- INSTRUCTIONS FOR THE TASK:
In the parabola solutions, rewrite the stretch from "We know that the Vertex form" through "is $y=a(x-4)^2+2$ .", changing "equation" to "formula".

- PAGE EXTRACT:
Partially Preposterous Parabolic Perplexing Problem Part II

We know that the Vertex form of a parabola is $y=a(x-h)^2+k$ if the vertex is $h,k$ .

Plugging in $(4,2)$ as the vertex, we get the equation is $y=a(x-4)^2+2$ .

Plugging in point $(2,0)$ in for x and y, we get that $0=a(2-4)^2+2$ , or $a=-\dfrac{1}{2}$ .

Now we expand $y=-\dfrac{1}{2}(x-4)^2+2$ to get $y=-\dfrac{1}{2}x^2+4x-6$ .

Our answer is therefore $-\dfrac{1}{2}\cdot 4\cdot -6=\boxed{12}$ and we are done.

Using vertex form $y = a(x-4)^2+2 0=a(2-4)^2+2$ solve then $a=-1/2$ Plug this to the original vertex form $y=-.5(x-4)^2+2$ $Y=-.5x^2 +4x-6$ So now just multiply values of abc $-.5*4*-6=12$

We know that the parabola $y=ax^{2}+bx+c$ passes through $(4,2)$ and $(2,0)$ , so we have:

$2=a(4)^{2}+b(4)+c$

$2=16a+4b+c$

And:

$0=a(2)^{2}+b(2)+c$

$0=4a+2b+c$

Rest the second equation from the first one:

$2=12a+2b$

Also, we know that the vertex is $(4,2)$ , hence:

$-\frac{b}{2a}=4$

$b=-8a$

Substitute in the previous equation:

$2=12a+2(-8a)$

$2=12a-16a$

$2=-4a$

$\boxed{a=-\frac{1}{2}}$

Solve for $b$ :

$b=-8(-\frac{1}{2}$

$\boxed{b=4}$

And finally, solve for $c$ by substituting on the first equation the values of $a$ and $b$ :

$2=16(-\frac{1}{2})+4(4)+c$

$2=-8+16+c$

$2=8+c$

$\boxed{c=-6}$

We found that the parabola is: $y=-\frac{1}{2}x+4x-6$ , so $abc=(-\frac{1}{2})(4)(-6)=\boxed{12}$

Since parabola is symmetric about its vertex, if it passes through the point (2,0) then it has to pass through (6,0) as well...substituting these two points and the vertex in given equation will give three simple linear equations in terms of a,b and c..solving them we can get values of a, b ,c and hence abc....

- MATERIAL PROVIDED:
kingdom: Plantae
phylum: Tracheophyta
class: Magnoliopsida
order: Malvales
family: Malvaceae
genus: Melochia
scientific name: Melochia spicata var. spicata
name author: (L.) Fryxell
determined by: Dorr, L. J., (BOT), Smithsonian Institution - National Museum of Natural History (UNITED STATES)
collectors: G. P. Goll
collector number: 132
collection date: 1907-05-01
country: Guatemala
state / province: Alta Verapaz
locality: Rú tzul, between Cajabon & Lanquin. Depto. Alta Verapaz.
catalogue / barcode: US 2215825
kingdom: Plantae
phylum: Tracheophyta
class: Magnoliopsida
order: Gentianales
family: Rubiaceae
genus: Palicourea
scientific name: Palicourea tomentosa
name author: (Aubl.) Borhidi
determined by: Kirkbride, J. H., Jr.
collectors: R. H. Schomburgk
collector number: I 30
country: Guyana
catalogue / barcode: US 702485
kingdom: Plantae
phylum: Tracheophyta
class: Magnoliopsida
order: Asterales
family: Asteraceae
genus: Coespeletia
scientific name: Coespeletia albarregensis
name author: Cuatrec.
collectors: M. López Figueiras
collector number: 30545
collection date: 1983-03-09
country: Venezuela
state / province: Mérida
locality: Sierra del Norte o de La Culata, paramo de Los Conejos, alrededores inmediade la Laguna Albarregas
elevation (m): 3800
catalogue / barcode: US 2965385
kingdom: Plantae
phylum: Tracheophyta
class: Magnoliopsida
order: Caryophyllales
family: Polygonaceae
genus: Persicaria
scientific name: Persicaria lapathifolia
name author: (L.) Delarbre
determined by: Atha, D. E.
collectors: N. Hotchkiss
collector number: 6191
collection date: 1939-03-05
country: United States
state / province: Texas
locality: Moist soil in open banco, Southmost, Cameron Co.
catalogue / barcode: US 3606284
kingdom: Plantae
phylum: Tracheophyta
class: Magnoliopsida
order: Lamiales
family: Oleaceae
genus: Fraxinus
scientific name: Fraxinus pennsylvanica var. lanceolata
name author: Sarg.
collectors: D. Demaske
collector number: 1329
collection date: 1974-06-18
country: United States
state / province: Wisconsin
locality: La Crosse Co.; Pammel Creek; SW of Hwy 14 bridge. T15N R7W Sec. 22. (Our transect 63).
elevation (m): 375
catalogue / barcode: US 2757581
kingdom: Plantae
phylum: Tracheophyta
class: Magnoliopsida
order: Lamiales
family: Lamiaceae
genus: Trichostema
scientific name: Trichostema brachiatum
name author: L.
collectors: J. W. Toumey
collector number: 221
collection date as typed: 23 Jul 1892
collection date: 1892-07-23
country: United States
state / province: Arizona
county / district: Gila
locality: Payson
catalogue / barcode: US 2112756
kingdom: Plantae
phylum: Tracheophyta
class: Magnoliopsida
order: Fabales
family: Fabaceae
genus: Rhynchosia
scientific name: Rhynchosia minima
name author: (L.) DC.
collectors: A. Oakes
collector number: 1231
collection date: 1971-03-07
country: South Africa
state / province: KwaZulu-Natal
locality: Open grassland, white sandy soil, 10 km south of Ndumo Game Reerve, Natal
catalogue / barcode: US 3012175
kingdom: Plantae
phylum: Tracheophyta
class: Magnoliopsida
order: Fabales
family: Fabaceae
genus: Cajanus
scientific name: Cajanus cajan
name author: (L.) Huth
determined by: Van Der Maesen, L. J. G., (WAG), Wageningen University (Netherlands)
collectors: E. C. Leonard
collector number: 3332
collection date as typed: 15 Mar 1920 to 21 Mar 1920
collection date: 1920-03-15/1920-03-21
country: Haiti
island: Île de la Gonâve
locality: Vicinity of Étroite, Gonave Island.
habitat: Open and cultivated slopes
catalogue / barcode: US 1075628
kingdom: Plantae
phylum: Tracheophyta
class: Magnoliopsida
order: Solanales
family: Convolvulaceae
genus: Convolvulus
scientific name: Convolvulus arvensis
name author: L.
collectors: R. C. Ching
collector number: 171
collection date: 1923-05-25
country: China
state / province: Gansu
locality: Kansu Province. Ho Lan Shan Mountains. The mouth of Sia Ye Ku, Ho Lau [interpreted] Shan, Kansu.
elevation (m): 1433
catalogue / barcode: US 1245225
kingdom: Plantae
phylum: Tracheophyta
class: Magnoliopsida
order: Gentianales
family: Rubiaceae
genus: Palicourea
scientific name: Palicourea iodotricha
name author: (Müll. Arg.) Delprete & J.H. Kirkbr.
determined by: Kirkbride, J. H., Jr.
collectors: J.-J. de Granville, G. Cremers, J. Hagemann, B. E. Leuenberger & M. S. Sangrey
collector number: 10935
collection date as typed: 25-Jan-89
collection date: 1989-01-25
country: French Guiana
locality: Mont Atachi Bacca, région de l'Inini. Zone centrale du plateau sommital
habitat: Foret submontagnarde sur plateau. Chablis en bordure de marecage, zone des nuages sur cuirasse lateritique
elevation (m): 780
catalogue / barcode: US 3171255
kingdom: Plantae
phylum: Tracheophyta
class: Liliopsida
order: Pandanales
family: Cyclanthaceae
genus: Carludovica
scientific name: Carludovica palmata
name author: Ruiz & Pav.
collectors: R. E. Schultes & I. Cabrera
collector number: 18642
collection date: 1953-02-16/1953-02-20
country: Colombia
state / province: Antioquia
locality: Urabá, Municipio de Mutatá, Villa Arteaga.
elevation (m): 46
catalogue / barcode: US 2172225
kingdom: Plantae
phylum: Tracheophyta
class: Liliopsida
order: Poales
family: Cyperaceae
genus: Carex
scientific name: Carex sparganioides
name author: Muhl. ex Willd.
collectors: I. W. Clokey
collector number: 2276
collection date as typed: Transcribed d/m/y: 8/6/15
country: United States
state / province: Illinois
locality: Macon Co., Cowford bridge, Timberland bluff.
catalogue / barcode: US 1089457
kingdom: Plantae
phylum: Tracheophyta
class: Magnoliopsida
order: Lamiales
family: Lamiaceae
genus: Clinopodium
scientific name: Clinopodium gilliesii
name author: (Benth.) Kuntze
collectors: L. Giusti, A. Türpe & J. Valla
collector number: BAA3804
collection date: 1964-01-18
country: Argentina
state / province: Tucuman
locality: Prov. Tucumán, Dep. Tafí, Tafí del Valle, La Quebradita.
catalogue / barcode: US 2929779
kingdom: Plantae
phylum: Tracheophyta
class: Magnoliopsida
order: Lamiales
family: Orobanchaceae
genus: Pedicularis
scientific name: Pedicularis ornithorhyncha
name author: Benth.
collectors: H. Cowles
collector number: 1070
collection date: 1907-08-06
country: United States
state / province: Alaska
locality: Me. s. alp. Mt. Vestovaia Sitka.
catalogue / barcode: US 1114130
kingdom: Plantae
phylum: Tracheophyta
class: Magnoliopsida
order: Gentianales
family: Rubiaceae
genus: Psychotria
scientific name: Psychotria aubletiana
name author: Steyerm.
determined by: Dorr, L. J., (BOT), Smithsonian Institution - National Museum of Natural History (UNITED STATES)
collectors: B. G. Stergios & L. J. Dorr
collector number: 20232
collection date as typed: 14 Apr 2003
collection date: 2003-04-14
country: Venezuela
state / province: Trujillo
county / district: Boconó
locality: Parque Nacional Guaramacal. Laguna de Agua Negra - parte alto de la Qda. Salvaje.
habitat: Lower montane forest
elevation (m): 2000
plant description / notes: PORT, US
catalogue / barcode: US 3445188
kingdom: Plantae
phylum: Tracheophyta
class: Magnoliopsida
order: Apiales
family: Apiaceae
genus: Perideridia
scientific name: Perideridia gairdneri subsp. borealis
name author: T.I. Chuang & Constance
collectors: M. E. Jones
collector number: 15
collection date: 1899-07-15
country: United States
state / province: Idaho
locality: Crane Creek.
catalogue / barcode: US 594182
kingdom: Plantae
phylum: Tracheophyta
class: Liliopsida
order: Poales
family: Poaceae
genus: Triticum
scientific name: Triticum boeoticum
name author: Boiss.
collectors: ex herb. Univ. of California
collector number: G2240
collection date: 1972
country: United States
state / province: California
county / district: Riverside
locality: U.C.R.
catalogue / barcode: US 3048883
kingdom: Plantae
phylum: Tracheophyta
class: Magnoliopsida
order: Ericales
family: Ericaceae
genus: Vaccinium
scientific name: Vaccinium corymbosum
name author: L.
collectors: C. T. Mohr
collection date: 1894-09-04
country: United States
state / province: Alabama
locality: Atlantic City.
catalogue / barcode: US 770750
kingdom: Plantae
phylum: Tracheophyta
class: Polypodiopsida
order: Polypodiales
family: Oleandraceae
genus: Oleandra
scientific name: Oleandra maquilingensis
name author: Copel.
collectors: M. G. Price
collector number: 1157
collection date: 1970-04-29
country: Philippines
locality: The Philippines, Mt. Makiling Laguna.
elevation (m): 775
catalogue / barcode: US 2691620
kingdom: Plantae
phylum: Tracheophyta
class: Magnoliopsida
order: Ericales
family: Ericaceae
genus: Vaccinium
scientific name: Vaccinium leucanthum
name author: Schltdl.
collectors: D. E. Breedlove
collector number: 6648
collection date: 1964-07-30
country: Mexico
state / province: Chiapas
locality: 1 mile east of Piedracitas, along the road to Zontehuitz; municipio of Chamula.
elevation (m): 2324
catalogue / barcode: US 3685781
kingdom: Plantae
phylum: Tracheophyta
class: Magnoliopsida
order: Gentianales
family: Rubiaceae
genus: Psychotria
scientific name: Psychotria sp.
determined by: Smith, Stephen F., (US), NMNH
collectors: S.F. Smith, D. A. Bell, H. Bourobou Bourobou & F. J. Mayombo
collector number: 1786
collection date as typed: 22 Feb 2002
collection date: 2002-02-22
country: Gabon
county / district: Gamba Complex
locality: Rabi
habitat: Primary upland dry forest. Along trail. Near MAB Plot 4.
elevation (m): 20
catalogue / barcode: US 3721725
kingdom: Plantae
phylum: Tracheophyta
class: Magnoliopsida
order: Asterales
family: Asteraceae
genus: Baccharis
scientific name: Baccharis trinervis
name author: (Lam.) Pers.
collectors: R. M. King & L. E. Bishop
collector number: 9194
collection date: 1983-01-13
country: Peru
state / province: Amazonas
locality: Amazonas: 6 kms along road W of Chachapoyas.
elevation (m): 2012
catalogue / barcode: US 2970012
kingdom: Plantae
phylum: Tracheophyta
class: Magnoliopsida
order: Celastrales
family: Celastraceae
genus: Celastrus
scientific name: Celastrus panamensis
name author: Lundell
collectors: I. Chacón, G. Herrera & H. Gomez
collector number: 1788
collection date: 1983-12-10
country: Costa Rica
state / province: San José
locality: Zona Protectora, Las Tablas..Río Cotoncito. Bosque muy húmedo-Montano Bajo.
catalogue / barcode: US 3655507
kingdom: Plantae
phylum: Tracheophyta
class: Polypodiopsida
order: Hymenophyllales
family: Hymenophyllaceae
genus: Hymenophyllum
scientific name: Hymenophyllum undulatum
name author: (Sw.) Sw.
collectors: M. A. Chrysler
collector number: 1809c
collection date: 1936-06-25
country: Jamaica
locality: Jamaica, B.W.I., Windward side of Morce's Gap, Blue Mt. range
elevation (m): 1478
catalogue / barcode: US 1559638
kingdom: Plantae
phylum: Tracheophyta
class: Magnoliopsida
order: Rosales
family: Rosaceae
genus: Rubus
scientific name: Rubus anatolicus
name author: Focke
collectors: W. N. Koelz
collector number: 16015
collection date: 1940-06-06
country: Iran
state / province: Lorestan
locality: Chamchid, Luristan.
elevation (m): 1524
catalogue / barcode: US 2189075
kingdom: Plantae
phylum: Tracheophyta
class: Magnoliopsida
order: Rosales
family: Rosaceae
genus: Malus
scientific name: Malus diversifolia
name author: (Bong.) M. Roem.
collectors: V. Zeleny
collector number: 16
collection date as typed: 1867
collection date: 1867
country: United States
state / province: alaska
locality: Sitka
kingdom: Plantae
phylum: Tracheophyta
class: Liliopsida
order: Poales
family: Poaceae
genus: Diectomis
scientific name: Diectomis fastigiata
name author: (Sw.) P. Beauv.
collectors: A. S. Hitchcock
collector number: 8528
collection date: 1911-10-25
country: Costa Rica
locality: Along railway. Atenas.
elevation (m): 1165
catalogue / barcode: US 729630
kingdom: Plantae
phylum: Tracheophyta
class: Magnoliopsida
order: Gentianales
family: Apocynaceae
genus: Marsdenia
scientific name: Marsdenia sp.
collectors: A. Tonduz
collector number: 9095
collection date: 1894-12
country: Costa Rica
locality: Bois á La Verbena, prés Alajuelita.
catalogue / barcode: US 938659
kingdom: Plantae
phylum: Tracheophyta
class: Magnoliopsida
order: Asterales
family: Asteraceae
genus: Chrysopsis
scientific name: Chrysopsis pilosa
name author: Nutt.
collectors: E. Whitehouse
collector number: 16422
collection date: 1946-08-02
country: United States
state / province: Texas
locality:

- SOLUTION FOR THIS PROBLEM:
We know that the Vertex form of a parabola is $y=a(x-h)^2+k$ if the vertex is $h,k$ .

Plugging in $(4,2)$ as the vertex, we get the formula is $y=a(x-4)^2+2$ .